(Text excerpt Opens)

Is Spain inflating the Catalonia souffle?
- Published
Catalonia and Spain are moving apart at a fast pace, and very little is being done to bring them back together.
Until a few years ago, support for Catalan independence from Spain - independentisme - had its own steady niche of around 15% in polls and elections.
Since 2010 it has mushroomed to 45%, 50% - or, in a few polls, nearly 60%. The Catalan independence movement has also broken its own records for the largest entirely peaceful demonstrations in Europe. About 1.5 million people formed a human chain across Catalonia in 2013, and as many as 1.8 million - 23% of the population - formed a giant V (for "vote") across Barcelona in September, to demand the dret a decidir, or "right to decide", in an independence referendum.
This could be, if sustained, a ground-changing transformation. A string of reasons are commonly given for it:
The rejection by Spain's Constitutional Court in 2010 of a reformed Autonomy Statute for Catalonia that seemed to close off all established routes to change
The ongoing argument over whether Catalonia pays more to the Spanish state than it gets back
The financial crisis and austerity, which many Catalans feel are made worse by the financial constraints on Catalonia's regional government, the Generalitat
There is also a pervasive sense that the central government never listens to Catalans and treats them with contempt - menyspreu, a much-repeated word here.
The conservative Popular Party (PP) in power in Madrid under Prime Minister Mariano Rajoy has a "recentralising" Spanish-patriotic agenda, and Education Minister Jose Ignacio Wert, has spoken of the need to "espanolizar" [or Spanish-ise] Catalan children.

(Text excerpt Closes)

#### Tasks to complete:
1/ According to the article on Catalan independence, how many people formed the giant V across Barcelona in September?
2/ Return the part of the article on Catalan independence that opens with the words containing "Is Spain inflating" and closes with "them back together.".

(Given data Opens)

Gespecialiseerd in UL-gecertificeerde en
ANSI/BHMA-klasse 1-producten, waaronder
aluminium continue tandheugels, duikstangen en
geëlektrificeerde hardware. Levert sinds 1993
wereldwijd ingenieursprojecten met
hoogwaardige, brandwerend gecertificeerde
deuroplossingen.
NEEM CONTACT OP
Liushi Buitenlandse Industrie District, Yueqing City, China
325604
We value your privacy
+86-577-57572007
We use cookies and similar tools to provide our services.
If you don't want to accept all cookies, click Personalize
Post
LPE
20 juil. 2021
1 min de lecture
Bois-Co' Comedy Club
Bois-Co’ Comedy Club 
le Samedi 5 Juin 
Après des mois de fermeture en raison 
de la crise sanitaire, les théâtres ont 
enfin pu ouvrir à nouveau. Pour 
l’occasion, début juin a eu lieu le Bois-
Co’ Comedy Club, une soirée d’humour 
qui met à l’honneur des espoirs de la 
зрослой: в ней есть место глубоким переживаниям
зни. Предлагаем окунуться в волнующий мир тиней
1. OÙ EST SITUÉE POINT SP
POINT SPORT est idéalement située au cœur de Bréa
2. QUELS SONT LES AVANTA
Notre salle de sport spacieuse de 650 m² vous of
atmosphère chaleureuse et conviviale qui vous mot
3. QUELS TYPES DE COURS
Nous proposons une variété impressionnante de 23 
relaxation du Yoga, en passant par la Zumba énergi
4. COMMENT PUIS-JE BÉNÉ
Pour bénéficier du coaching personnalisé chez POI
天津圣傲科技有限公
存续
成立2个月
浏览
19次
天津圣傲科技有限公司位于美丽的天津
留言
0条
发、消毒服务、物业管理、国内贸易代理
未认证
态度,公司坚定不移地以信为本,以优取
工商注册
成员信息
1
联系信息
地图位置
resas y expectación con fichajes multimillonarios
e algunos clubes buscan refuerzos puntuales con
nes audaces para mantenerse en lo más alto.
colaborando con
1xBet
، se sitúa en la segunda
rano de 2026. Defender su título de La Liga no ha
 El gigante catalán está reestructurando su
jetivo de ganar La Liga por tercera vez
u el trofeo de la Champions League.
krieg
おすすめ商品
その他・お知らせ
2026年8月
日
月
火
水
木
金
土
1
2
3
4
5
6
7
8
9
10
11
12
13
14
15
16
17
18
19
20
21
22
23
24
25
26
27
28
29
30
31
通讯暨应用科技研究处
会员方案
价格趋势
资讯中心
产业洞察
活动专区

(Given data Closes)

#### Solutions to the exercise:
1/ As many as 1.8 million people, or 23% of the population, formed it.

2/
Is Spain inflating the Catalonia souffle?
- Published
Catalonia and Spain are moving apart at a fast pace, and very little is being done to bring them back together.